History of Dentures – Who Invented False Teeth?
The history of false teeth dates back several centuries. The earliest known variety of false teeth consisted of a combination of human and animal teeth which were created by the Etruscans in 700 BC. The Etruscans were an ancient civilization that lived in Etruria, Italy. Many of their customs were adopted by the Romans. However, the practice of making and using false teeth did not extend past the time of the Etruscans.
As it turns out, the concept of creating false teeth was essentially forgotten until the 18th century. It was in Europe and the popularity of sugar, which resulted in many Europeans losing teeth or suffering from rotting teeth, that the idea of replacing them with false teeth once again became a popular part of the culture of the day. The need for them also resulted in many different materials being used to create dentures.
Not all of them were successful, nor were many of the designs very comfortable to wear for any length of time.
George Washington – An Early Denture Wearer
As part of the history related to when were false teeth invented, the story of the first US President is often included. Typically, when George Washington’s false teeth are discussed, there is always a mention that there were made of wood.
This is not exactly accurate. As it turns out, Washington (1732-1799) had the highest-quality false teeth available for that era. His denture plate was constructed of ivory from a hippopotamus and was fitted with a collection of different teeth. The combination included human, donkey, and horse teeth.
The First Porcelain Dentures
The first set of Porcelain dentures were reported to be invented by French pharmacist Alexis Duchateau in the mid-1700s. It was not until twenty years later when one of Duchateau’s assistants patented the process for making false teeth.
Known as the De Chemist’s Specification, the process utilized springs to hold the teeth in place. The most interesting feature of this manufacturing system was that the false teeth could be made in any color or shade preferred by the wearer. Sales of the product began the following year.
However, due to wear and tear and the fragility of the material, the first porcelain dentures did not last long.
The Creation of Waterloo Teeth
Since candy and other sugar-laden treats continued to gain popularity in Europe, so did all forms of dental disease. The demand for false teeth started to exceed the supply of teeth. At the time, peasants were selling their teeth to earn some money and grave robbers were farming teeth in their own way. There were also teeth coming from the personal collections of various dentists. The false teeth created from these three sources were not of good quality and were only worn for cosmetic reasons.
Then the Battle of Waterloo (1815) happened. Tens of thousands of young, strong, and healthy soldiers died in the war providing what seemed to be an endless supply of good quality teeth for use in the manufacture of dentures. They eventually became known as “Waterloo Teeth” and were considered fashionable in England. For the next hundred years, Waterloo Teeth met the demand.
In the United States, interest in false teeth was cured thanks to the American Civil War providing a new source of Waterloo Teeth.
Then Vulcanite Was Invented
When telling the story of who invented false teeth, you can’t skip over the significance of the invention of a flexible rubber material that was called vulcanite. This material was popular because it could create a comfortable base for false teeth and was affordable.

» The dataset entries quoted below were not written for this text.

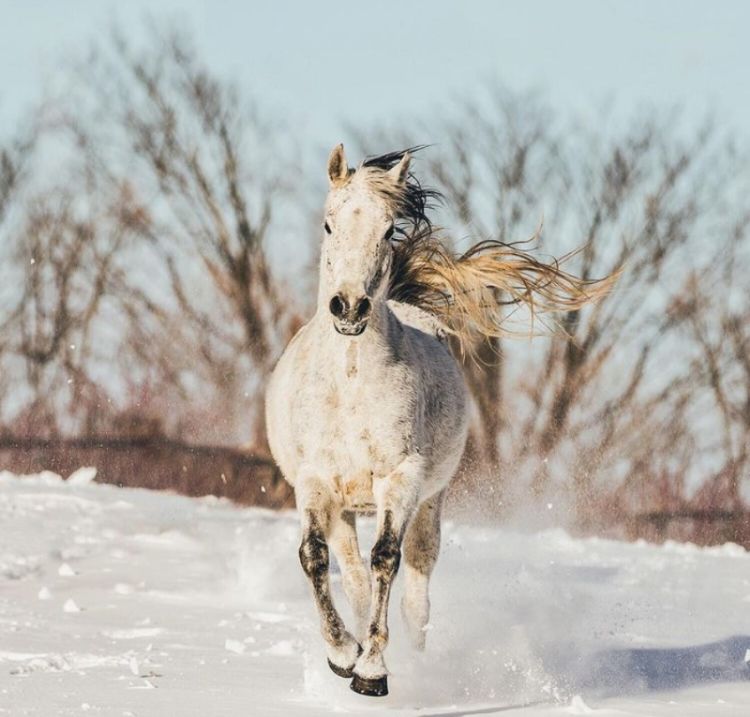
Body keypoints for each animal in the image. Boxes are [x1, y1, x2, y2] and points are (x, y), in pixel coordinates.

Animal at [264, 144, 612, 692]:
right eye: (328, 224)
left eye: (389, 229)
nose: (349, 307)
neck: (351, 383)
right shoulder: (315, 481)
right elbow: (313, 557)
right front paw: (342, 653)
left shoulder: (402, 480)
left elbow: (387, 559)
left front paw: (372, 670)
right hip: (344, 507)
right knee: (354, 577)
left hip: (431, 502)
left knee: (414, 591)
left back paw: (414, 656)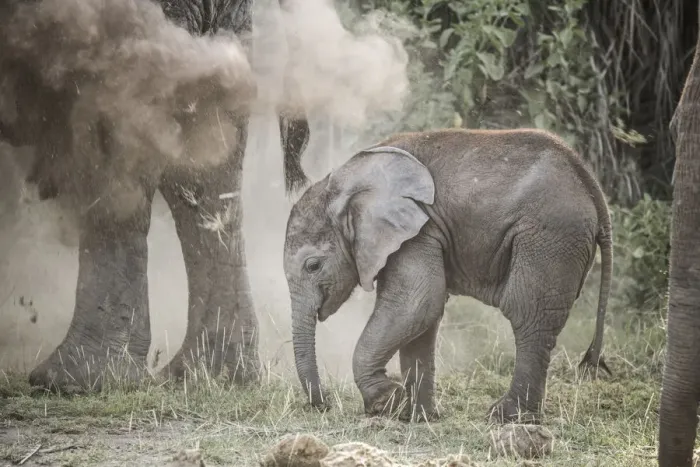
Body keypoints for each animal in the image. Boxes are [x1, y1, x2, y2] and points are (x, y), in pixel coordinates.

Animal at [283, 128, 613, 423]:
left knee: (528, 314)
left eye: (313, 266)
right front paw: (416, 417)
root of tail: (593, 190)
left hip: (549, 236)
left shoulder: (420, 231)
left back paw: (506, 416)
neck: (343, 180)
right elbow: (422, 317)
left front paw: (387, 402)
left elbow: (415, 304)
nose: (324, 404)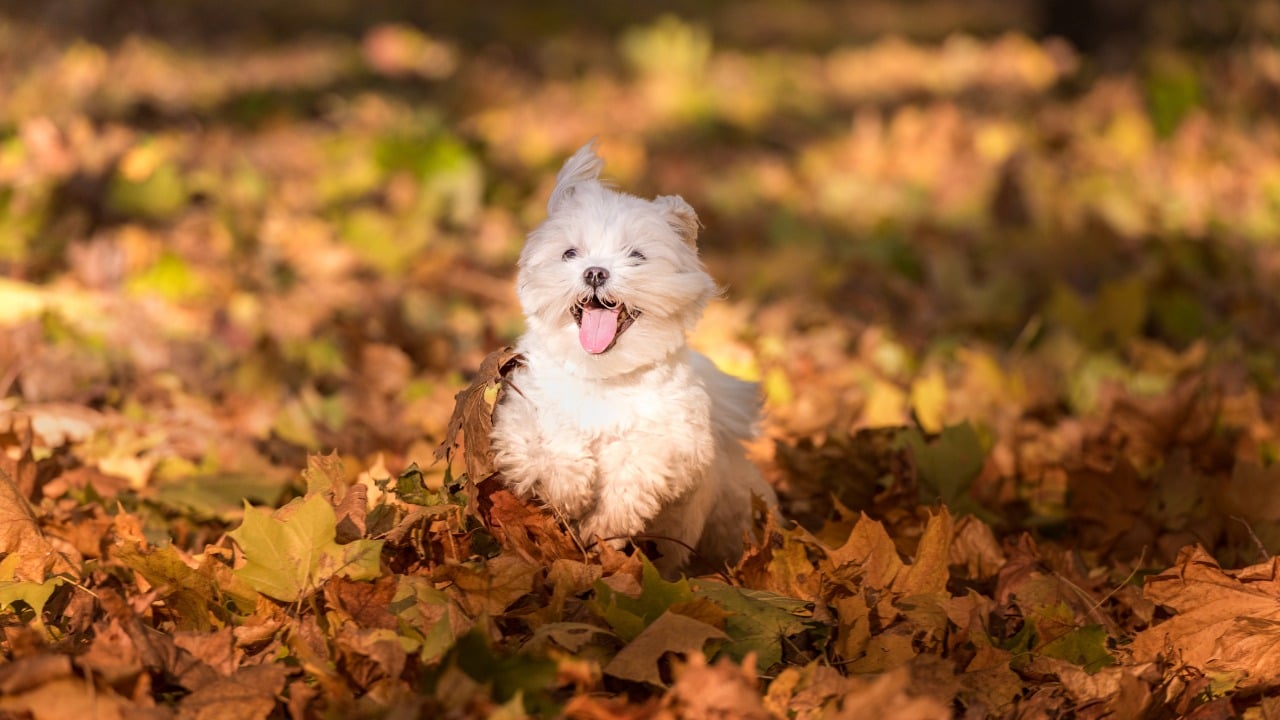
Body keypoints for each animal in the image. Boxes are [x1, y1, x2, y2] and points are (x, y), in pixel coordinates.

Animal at [488, 139, 773, 571]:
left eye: (636, 256)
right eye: (570, 253)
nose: (595, 272)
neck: (602, 375)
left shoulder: (676, 442)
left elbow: (635, 467)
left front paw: (602, 525)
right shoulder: (521, 409)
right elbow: (548, 437)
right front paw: (569, 486)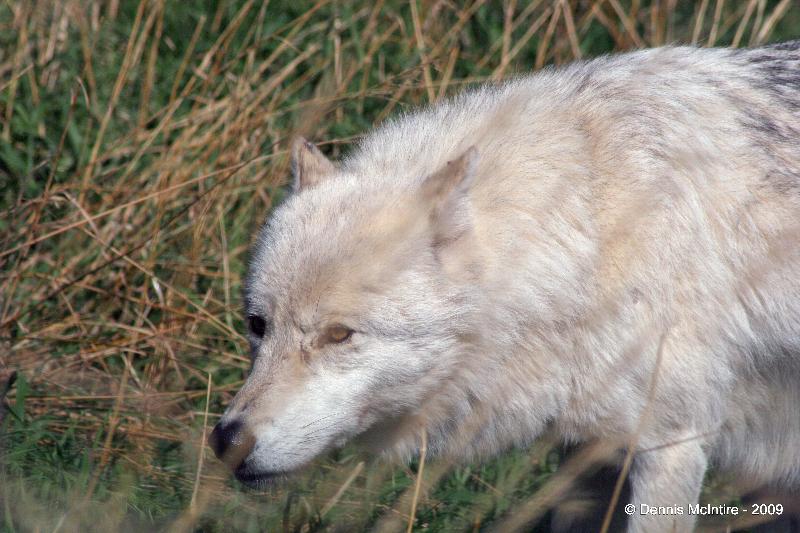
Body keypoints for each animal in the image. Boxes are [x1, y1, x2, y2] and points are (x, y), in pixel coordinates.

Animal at [210, 41, 800, 532]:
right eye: (258, 326)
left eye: (338, 335)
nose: (227, 442)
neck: (594, 225)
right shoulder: (588, 452)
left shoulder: (671, 443)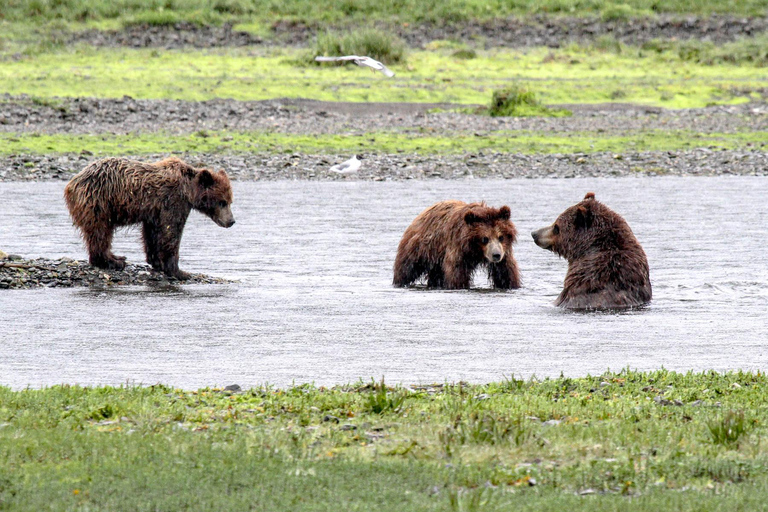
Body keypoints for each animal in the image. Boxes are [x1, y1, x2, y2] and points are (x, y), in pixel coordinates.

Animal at [64, 157, 235, 280]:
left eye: (230, 200)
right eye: (222, 202)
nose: (231, 221)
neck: (189, 191)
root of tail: (72, 183)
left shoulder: (154, 211)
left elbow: (152, 233)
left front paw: (156, 261)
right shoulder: (173, 202)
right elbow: (171, 232)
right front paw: (179, 271)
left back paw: (116, 257)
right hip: (100, 202)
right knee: (101, 232)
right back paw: (112, 261)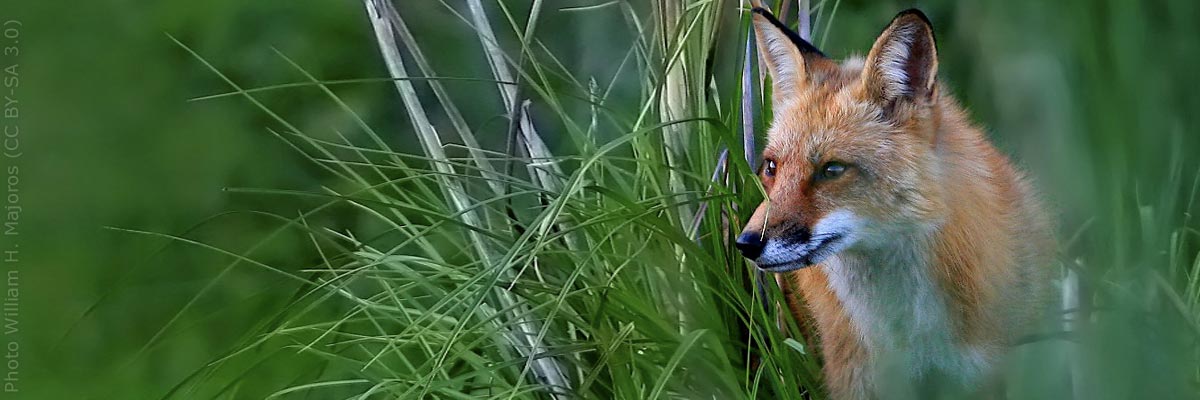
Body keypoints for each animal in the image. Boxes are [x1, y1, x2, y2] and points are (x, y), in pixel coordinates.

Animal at [734, 5, 1055, 399]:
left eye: (832, 169)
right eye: (771, 167)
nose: (746, 244)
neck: (908, 330)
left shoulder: (988, 370)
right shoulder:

The price point was at the place where the middle class and rich could afford to have dentures.
This was in the 1850s but by the end of the century, an old material that was made new again became a popular solution for false teeth.
Porcelain Comes Around Again
It was in the late 1800s when the technology of the day could create porcelain that was far stronger and smoother than it was a century before.
Porcelain was so popular that it replaced all previous false teeth options including bone, ivory, human or animal teeth. This durable material continues to be used in denture manufacturing today.
Which Brings Us To Today
While we still enjoy sweets, dental care has come a long way since grave robbers and dead soldiers supplied dentists with the teeth, they needed to make dentures. Modern approaches to oral hygiene such as toothpaste and mouthwash, and the concept of regular dental check-ups to fill cavities or remove plaque build-up have gone a long way to preserving teeth instead of removing them and replacing missing teeth with false ones. However, dentures are a way of life for many.
Fortunately, the technology exists today where veneers, bridges, partial plates, and full dentures look natural and are hard to detect. Plus, they are far more comfortable to wear and permit wearers to drink, chew and talk with confidence that a plate will not shift or pop out of their mouth. The best thing about today’s false teeth is that they can restore your smile which comes with the added benefit of building your self-esteem.
Speak to your dentist today to see if you are a good candidate for any of the current false teeth options.
When were false teeth invented? Well, as you can see, it is a very interesting story that dates back several centuries but only took hold in the past couple hundred years.
For many, dentures are a cosmetic requirement replacing teeth lost due to an accident or some other trauma to the jaw or mouth. They are also a perfect replacement for teeth that cannot be repaired any other way.
False teeth have come a long way and still serve a very important purpose. Who would have known that from hippopotamus ivory and used teeth from animals and other humans would lead us to the amazing, natural-looking false teeth of today?